Last weekend I went skydiving and I felt strangely calm throughout the whole experience. I’m not afraid of heights and I do love planes, but that still doesn’t explain why I didn’t mind jumping out of a plane that was 12,000 feet high. So, it made me wonder what I do fear.
My number one fear is failure. When I was in the 2nd grade, I thought I did terrible on a reading assignment and during my school’s Skate Night at Skate America I sat in a booth with my skates on and cried the whole time. I was so worried about my grade on that reading assignment. I ended up getting a B so I cried for nothing.My parents never pressured me to make good grades. I put that pressure on myself. Every time I would take a test I would be so scared to find out the results even though I did well most of the time.

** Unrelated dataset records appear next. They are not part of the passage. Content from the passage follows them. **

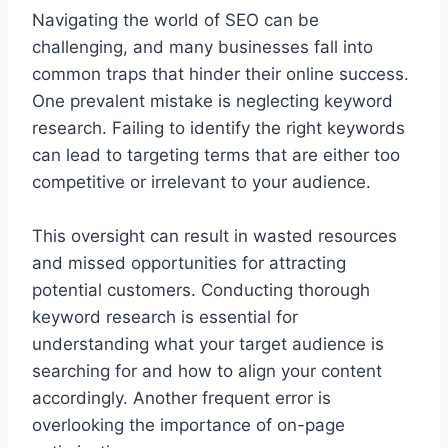
Navigating the world of SEO can be
challenging, and many businesses fall into
common traps that hinder their online success.
One prevalent mistake is neglecting keyword
research. Failing to identify the right keywords
can lead to targeting terms that are either too
competitive or irrelevant to your audience.
This oversight can result in wasted resources
and missed opportunities for attracting
potential customers. Conducting thorough
keyword research is essential for
understanding what your target audience is
searching for and how to align your content
accordingly. Another frequent error is
overlooking the importance of on-page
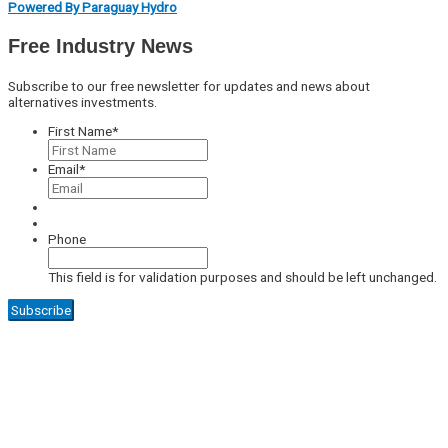
Powered By Paraguay Hydro
Free Industry News
Subscribe to our free newsletter for updates and news about
alternatives investments.
First Name
*
Email
*
Phone
This field is for validation purposes and should be left unchanged.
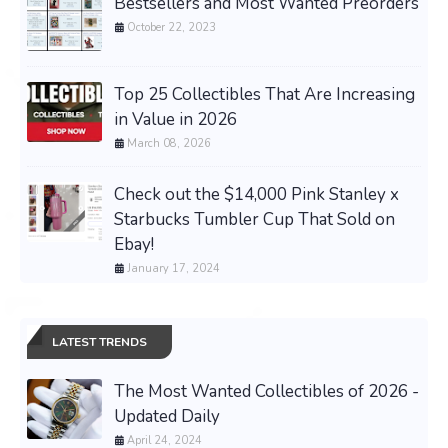
Bestsellers and Most Wanted Preorders
October 22, 2023
Top 25 Collectibles That Are Increasing
in Value in 2026
March 08, 2026
Check out the $14,000 Pink Stanley x
Starbucks Tumbler Cup That Sold on
Ebay!
January 17, 2024
LATEST TRENDS
The Most Wanted Collectibles of 2026 -
Updated Daily
April 24, 2024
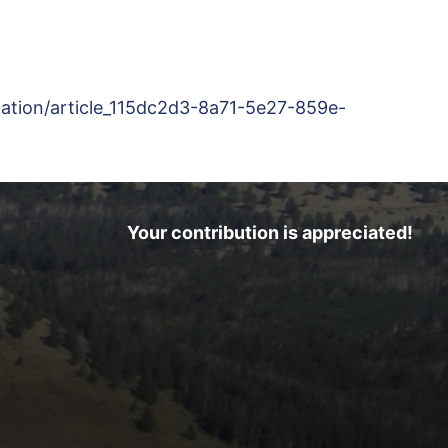
rmation/article_115dc2d3-8a71-5e27-859e-
Your contribution is appreciated!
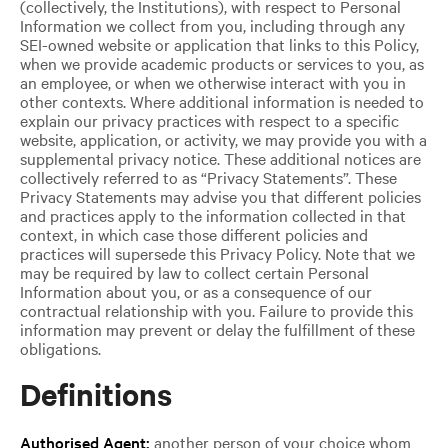
(collectively, the Institutions), with respect to Personal
Information we collect from you, including through any
SEI-owned website or application that links to this Policy,
when we provide academic products or services to you, as
an employee, or when we otherwise interact with you in
other contexts. Where additional information is needed to
explain our privacy practices with respect to a specific
website, application, or activity, we may provide you with a
supplemental privacy notice. These additional notices are
collectively referred to as “Privacy Statements”. These
Privacy Statements may advise you that different policies
and practices apply to the information collected in that
context, in which case those different policies and
practices will supersede this Privacy Policy. Note that we
may be required by law to collect certain Personal
Information about you, or as a consequence of our
contractual relationship with you. Failure to provide this
information may prevent or delay the fulfillment of these
obligations.
Definitions
Authorised Agent:
another person of your choice whom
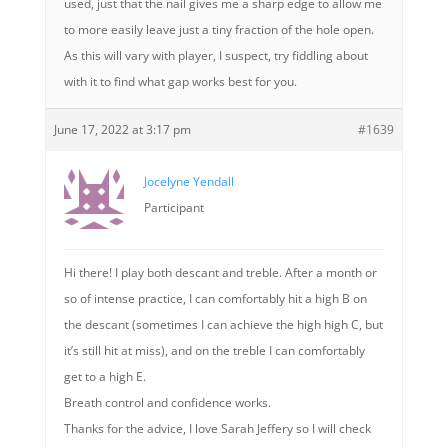
used, just that the nail gives me a sharp edge to allow me
to more easily leave just a tiny fraction of the hole open.
As this will vary with player, I suspect, try fiddling about
with it to find what gap works best for you.
June 17, 2022 at 3:17 pm
#1639
Jocelyne Yendall
Participant
Hi there! I play both descant and treble. After a month or
so of intense practice, I can comfortably hit a high B on
the descant (sometimes I can achieve the high high C, but
it’s still hit at miss), and on the treble I can comfortably
get to a high E.
Breath control and confidence works.
Thanks for the advice, I love Sarah Jeffery so I will check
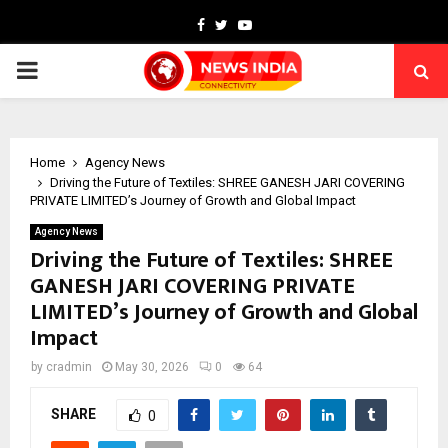
Facebook
Twitter
Youtube
PRIMARY
MENU
Home
Agency News
Driving the Future of Textiles: SHREE GANESH JARI COVERING
PRIVATE LIMITED’s Journey of Growth and Global Impact
Agency News
Driving the Future of Textiles: SHREE
GANESH JARI COVERING PRIVATE
LIMITED’s Journey of Growth and Global
Impact
by
cradmin
May 30, 2026
0
64
SHARE
0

My number two fear is talking to strangers. I don’t know how I have friends because they were all strangers at one point. Meeting new people is such a terrifying experience. This is incredibly difficult when you want to start dating, but you don’t want to talk to anybody. One, I can barely hold a conversation. I don’t do a ton of interesting things so I wouldn’t have topics to rattle off. Two, I don’t want to face rejection. It is such a blow to your self-esteem. That is why I am mentally preparing myself for a life alone.
The third thing I am scared of is pain. No one likes pain obviously, but I really try to avoid it at all costs. For example, my eyebrows are really bushy and they are that way because I don’t want to go through the pain of waxing and plucking. I love that my eyebrows are thick, but they are kind of wild. Below is the first and last time I got my eyebrows done. It looks good, but I will probably never do it again. It wasn’t terribly painful, but it was pain nonetheless. They say beauty is pain, but I would rather be ugly.